No lugar de absorventes, mulheres usam panos e papel higiênico - Maria Ribeiro - P&G/Divulgação

Residências sem banheiro são realidade para 1,5 milhão de brasileiras, e 213 mil meninas frequentam escolas sem banheiro em condições de uso. Entre os 5% mais pobres, o gasto com absorventes pode ultrapassar os proventos de quatro anos. Como garantir higiene menstrual sem acesso a um chuveiro? Como frequentar a escola durante o período menstrual sabendo que lá não haverá banheiro para trocar o absorvente? Como conter o fluxo de modo digno, sem recorrer a métodos desconfortáveis ou até insalubres, se o orçamento obriga a escolher entre produtos adequados ou comida?

A mudança vem a galope, e nesta sexta-feira (28), Dia da Higiene Menstrual, é dia de falar sobre ela. Ainda há muito a fazer, mas há avanços a celebrar.

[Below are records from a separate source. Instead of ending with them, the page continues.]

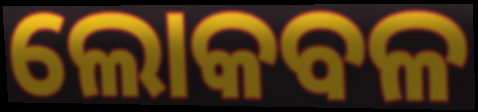
ଲୋକବଳ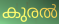
കുരൽ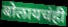
बोलायचंही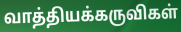
வாத்தியக்கருவிகள்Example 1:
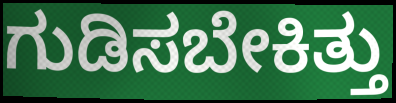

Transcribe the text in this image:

ಗುಡಿಸಬೇಕಿತ್ತು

De autoria da deputada federal Tabata Amaral (sem partido-SP), o projeto de lei 428/2020, batizado de Livre para Menstruar, propõe a disponibilização de produtos de higiene menstrual, com prioridade para soluções sustentáveis, em espaços públicos como postos de saúde, presídios e escolas.

Na esfera estadual, meninas do Girl Up Brasil criaram um movimento de mesmo nome por meio do qual articularam projetos de lei em 11 unidades federativas, dois deles já sancionados. No “front” do saneamento, iniciativa da Plan International Brasil leva sistemas de água para comunidades rurais do interior do Maranhão, assegurando o básico para que pessoas que menstruam possam realizar sua higiene adequadamente.

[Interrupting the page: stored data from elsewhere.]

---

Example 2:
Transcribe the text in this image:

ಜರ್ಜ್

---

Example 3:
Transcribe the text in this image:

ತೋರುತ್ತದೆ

A névoa começa a se dissipar, dando lugar ao diálogo, à produção de conhecimento e a iniciativas no setor público e na sociedade civil.

“Onde isso vai parar?”, perguntarão alguns. Na dignidade menstrual plena —nem um milímetro antes. Saneamento, informação e produtos menstruais. Até que toda menina, mulher e pessoa que menstrua seja livre para menstruar.